Though the first season of Netflix's The Get Down is twelve episodes in total, you may have noticed that only six were made available for streaming. It's unusual for Netflix to split up a season because they generally upload everything at once, and it makes the wait for more episodes feel even longer. And after zipping through those six episodes you're going to need the rest of the season, like ASAP. So when is the second half of The Get Down?

Sadly the answer isn't exactly reassuring. So far, there doesn't seem to be a set date in place for the release of the second half of Season 1. The final six or seven episodes are going to drop sometime in 2017, which means at the very least there will be several months' wait before anyone gets to see the rest of the first season. It's a major bummer, especially for a show as exciting and compulsively watchable as this one. The Get Down barrels towards its conclusion, so having to wait for that conclusion is rough.

Why did Netflix decide to split the season up, anyway? Apparently it had something to do with the production issues that plagued the show from the beginning.

The show might not have existed at all. Creator Baz Luhrmann had been working on the idea for the series for 10 years but it was difficult to bring to fruition. Even once the deal was struck with Netflix, it took two and a half years to get to where it is now, and during production they had to deal with replacing the showrunner several times, replacing writers, and constrains of the budget. The Get Down is setting records when it comes to expensive television; originally it was supposed to cost $7.5 million per episode but the season ended up costing around $120 million total.

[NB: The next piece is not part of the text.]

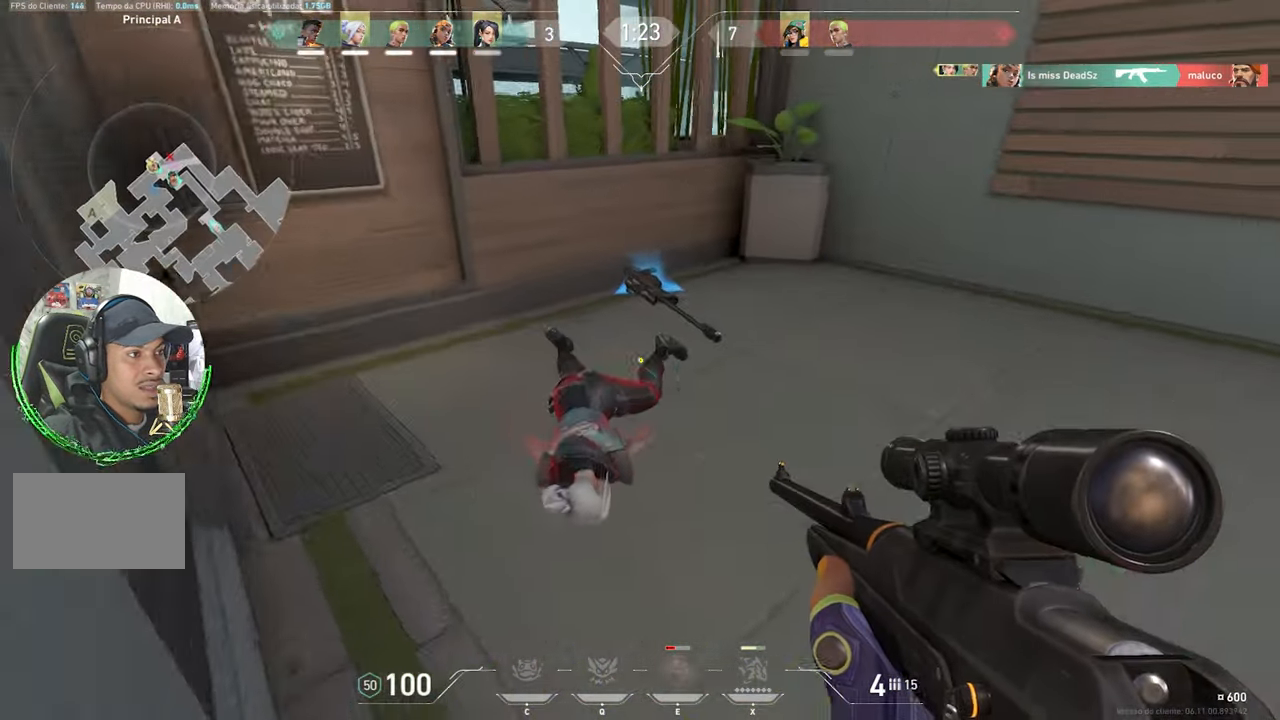
{"keys": ["w"], "mouse": [], "mouse_move": "right", "events": []}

Series co-creator Stephen Adly Guirgis said in an interview for the Vulture TV Podcast that this definitely had an impact on Netflix's decision to split the first season. According to him, Netflix and Sony Pictures TV "wanted to get something on the air" after such a length time in production. That's an understandable decision on their part but because the split wasn't initially in the plans, Guirgis was regretful that they weren't able to really take advantage of it. "So where we end part one, it's not exactly a cliffhanger," he said. "And that's a little disappointing to me. Because if we had known we were splitting it, we could have really made people suffer."

So even though fans are going to be suffering in the wait between part one and part two, we can all take comfort in the fact that there won't be a horrible nail-biting cliffhanger to puzzle over until 2017.